One day a ship lands and a sleek female robot named Eve (Elissa Knight) starts scanning the planet. Wall-E falls in love, but she is not interested, and when startled she’s prone to fire some death rays in the perpetrator’s direction. Eventually, though, Wall-E begins to interest the scanner robot in some way, because she starts to feel a bit lonely, too. But one of Wall-E’s treasures, a small plant, is about to send Eve into a bit of a coma, and her mothership returns to pick her up. Wall-E grabs on to the ship tight and is sent into space.

There, we find that the descendants of Earth have turned into fat slobs who have machines do everything for them. They have little chairs that scoot them around while projected images fill their vision with data overload, mostly to buy more stuff. Eve is sent to the captain of the mothership (Jeff Garlin) to produce her findings, a discovery that will enable the earthlings to return home, but the plant is mysteriously gone. Seems like the machines don’t exactly want the humans to leave. Enter the 2001 parallels. Thus Wall-E and Eve have to find a way to find the plant, override the control of the machines, and get back to Earth.
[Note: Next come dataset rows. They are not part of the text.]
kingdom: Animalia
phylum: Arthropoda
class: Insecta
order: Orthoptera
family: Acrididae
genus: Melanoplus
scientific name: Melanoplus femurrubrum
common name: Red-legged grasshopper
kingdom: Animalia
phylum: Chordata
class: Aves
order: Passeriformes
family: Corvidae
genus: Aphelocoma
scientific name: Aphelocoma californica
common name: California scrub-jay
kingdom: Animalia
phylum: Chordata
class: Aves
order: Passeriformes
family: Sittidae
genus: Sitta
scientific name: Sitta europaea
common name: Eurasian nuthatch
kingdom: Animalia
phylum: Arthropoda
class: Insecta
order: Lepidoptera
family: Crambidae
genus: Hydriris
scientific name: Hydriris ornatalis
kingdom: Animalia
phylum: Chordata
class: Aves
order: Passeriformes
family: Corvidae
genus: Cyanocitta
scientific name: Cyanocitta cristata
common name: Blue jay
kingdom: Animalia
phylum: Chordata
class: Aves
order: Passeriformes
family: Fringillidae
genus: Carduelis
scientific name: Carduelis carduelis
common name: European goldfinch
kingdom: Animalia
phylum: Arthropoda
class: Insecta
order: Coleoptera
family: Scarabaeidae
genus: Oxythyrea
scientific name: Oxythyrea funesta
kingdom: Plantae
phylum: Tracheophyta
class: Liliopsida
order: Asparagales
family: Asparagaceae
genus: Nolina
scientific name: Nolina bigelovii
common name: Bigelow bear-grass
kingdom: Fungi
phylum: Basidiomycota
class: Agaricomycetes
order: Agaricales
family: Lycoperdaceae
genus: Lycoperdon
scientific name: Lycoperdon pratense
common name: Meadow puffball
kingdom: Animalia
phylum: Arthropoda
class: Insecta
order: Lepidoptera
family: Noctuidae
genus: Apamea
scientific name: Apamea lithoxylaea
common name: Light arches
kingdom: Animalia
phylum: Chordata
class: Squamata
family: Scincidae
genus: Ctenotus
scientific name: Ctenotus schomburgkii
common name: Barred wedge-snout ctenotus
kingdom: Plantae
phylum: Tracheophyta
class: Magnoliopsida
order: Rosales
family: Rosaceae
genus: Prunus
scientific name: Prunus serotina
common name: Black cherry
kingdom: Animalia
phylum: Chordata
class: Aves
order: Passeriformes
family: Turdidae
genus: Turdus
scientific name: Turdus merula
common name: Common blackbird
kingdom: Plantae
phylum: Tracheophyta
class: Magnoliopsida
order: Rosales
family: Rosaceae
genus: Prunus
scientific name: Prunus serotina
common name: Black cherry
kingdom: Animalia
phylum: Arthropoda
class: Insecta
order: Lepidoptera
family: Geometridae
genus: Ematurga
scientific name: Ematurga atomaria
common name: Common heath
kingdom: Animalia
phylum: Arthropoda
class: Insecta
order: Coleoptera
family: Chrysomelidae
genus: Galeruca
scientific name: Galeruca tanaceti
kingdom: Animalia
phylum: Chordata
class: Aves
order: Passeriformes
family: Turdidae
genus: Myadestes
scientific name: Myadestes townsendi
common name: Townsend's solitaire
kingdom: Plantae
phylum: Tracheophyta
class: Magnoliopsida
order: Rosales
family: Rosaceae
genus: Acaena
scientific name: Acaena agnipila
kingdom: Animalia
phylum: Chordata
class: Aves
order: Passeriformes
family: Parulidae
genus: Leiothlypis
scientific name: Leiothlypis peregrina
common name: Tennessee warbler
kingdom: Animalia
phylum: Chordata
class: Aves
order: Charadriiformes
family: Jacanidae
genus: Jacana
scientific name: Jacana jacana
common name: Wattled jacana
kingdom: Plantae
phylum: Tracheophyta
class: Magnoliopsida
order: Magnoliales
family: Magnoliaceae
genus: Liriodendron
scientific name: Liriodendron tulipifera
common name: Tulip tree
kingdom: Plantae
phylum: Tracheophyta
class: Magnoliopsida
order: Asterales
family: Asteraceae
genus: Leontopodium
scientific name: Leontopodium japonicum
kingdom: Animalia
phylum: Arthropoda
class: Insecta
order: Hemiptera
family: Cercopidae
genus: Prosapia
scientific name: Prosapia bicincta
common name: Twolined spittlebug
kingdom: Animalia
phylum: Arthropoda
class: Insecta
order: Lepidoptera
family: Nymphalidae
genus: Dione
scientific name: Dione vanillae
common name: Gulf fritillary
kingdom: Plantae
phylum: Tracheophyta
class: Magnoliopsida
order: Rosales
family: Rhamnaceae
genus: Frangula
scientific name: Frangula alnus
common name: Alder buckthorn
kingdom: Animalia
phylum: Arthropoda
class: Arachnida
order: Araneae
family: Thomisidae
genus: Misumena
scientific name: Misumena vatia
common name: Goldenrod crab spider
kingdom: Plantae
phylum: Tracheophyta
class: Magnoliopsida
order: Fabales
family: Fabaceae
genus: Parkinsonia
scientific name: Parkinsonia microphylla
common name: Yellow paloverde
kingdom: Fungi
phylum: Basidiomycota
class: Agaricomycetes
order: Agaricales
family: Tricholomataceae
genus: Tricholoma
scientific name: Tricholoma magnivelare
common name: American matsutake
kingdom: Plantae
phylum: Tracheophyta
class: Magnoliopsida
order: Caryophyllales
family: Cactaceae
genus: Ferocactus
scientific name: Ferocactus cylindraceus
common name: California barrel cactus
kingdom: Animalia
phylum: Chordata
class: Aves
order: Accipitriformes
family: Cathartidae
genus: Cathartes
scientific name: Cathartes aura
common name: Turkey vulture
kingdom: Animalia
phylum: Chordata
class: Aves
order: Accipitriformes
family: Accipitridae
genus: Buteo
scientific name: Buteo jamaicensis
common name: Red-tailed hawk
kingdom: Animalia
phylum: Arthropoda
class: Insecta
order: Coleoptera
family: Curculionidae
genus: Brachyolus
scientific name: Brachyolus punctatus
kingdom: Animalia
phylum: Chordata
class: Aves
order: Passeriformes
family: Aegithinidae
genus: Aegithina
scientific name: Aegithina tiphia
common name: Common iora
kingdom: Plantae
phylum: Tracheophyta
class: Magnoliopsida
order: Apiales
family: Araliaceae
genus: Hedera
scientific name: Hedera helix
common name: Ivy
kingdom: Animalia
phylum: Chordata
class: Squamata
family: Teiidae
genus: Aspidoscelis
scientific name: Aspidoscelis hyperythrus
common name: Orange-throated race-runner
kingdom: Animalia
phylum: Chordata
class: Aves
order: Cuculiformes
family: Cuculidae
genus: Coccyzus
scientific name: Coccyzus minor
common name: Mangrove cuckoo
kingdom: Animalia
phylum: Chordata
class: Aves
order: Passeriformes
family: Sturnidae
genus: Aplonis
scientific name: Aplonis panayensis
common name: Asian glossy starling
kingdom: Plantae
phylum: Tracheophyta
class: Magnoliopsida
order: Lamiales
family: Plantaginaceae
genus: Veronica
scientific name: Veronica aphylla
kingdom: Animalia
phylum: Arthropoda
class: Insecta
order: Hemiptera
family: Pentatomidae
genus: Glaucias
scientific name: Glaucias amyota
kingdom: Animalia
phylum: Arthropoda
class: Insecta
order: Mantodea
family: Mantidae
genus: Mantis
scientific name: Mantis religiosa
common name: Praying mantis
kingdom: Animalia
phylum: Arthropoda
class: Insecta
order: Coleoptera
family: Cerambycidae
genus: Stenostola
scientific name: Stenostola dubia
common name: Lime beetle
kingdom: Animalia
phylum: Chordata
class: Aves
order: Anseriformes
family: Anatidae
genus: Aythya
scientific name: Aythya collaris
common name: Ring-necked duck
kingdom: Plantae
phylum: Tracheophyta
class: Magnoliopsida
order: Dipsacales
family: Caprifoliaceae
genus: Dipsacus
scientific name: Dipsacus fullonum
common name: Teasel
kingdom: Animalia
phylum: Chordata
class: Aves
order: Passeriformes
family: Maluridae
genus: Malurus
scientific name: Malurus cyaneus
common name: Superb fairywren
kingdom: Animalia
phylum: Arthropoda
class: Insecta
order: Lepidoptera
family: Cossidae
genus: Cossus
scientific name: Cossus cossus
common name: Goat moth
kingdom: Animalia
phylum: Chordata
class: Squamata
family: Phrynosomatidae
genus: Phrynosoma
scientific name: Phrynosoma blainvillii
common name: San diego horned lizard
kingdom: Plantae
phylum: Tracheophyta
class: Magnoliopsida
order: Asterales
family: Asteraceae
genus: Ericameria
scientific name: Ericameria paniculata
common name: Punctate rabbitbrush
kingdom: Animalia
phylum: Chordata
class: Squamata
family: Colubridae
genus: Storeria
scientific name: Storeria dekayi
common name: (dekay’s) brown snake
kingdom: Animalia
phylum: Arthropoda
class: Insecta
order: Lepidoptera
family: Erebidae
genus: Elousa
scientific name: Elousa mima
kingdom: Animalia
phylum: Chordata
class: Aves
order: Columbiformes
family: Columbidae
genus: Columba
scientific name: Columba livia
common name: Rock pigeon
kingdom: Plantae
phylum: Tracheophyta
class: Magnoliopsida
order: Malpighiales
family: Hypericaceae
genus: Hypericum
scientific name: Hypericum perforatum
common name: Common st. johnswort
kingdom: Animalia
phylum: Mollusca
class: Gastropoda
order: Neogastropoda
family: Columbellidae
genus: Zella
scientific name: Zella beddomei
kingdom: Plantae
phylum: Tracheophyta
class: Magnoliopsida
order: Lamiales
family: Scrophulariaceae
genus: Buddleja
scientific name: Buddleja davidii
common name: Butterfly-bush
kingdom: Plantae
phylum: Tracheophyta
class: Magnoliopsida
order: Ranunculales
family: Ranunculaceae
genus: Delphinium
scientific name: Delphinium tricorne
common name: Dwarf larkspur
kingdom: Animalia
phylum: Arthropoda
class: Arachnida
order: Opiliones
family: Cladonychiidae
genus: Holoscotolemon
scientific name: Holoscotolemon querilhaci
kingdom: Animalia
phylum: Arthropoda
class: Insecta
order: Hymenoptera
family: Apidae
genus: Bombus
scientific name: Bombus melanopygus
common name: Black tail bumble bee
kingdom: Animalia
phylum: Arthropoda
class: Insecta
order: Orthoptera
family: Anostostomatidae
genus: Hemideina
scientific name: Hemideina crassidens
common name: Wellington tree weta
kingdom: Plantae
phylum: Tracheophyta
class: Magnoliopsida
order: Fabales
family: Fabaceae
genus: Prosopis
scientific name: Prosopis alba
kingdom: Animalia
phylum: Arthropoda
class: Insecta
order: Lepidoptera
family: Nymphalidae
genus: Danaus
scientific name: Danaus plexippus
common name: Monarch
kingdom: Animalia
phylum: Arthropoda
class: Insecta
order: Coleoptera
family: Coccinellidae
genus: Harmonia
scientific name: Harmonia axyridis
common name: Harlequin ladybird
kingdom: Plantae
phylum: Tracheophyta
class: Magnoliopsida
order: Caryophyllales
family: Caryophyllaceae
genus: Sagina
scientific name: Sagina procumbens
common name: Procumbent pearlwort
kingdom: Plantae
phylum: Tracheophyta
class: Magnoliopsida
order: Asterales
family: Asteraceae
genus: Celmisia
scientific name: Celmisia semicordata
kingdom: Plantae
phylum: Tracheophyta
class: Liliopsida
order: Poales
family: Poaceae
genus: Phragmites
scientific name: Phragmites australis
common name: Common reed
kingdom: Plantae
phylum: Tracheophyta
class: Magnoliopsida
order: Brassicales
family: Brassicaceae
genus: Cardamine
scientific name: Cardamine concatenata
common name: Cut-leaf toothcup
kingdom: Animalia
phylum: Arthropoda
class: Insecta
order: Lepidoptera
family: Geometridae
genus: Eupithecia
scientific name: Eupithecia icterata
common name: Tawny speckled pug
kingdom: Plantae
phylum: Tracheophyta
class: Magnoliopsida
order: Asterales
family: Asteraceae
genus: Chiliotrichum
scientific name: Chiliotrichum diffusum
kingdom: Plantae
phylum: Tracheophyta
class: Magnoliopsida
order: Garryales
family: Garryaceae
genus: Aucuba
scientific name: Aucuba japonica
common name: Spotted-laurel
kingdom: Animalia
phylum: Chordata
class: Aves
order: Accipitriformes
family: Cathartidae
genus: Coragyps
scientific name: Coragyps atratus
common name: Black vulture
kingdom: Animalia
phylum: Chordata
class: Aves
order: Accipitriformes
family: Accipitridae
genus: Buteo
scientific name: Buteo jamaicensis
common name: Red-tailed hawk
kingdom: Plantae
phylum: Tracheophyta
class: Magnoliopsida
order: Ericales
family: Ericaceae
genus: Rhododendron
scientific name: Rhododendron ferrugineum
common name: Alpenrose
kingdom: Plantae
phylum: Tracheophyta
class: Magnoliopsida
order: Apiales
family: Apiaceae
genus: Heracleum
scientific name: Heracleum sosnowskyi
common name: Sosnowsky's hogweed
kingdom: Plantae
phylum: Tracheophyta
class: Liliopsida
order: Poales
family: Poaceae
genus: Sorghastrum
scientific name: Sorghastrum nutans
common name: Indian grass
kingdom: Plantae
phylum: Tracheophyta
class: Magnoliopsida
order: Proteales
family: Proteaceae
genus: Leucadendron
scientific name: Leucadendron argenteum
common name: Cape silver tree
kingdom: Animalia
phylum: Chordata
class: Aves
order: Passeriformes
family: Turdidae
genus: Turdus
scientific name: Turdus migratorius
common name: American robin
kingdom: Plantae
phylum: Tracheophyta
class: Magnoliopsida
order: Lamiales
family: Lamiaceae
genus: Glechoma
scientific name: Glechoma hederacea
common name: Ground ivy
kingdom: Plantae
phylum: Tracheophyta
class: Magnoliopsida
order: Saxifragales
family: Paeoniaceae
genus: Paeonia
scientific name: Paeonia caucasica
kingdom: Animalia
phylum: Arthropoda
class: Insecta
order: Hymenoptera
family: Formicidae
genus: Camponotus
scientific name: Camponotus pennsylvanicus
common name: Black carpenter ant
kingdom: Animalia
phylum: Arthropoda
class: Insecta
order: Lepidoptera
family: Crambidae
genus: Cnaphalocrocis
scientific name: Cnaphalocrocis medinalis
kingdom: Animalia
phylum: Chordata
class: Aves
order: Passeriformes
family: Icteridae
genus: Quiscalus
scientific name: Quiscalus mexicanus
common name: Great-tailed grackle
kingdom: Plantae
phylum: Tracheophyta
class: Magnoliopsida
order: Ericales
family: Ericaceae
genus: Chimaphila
Any kind of plot description doesn’t do the film justice. There are so many classic pieces of cinema contained within Wall-E. Miles upon miles of visual gags, and I’ll remind you again, the best of Chaplin and Keaton when it comes to turning a mere funny situation into a memorable work of art. From the beginning of the movie, you care about Wall-E. His expressions, his reasoning, his ability to take care of himself, and reminders that he is in danger of possibly losing his life should he not be smart about things (the sort of ground covered in I Am Legend), are endearing, so much so that a later moment in the film where he is alive, but not exactly the Wall-E we know, is heartbreaking.

And of course, I would be wrong not to include the other characters, too. Eve is a fun character, the cockroach, a little robot whose job is to clean things, so on and so forth. Pixar and Andrew Stanton, not surprisingly, have thought it all through and a film 4 years in the making shows that films can still be made well. If you’ve never seen the story of Pixar, you should see it as soon as possible. Consider the themes throughout their history: it’s teamwork, dedication, talent, and lack of ego. It’s no wonder they’ve churned out hit after hit and pretty much every one of their films is either good to great. Wall-E stands alone on their magnificent tower of success.


Comment from Linda
Time: June 27, 2008, 6:53 pm

Nice review, I think Pixar should be proud of WALL-E. The connection with the character was so fast, I was almost startled. I also love the visual pop culture references as simple pleasures. Who doesn’t love bubble wrap?!!? I was glad for a break from talking animals in an animated film, and appreciate the creative use of a fire extinguisher. Wonderful film I can’t wait to see again.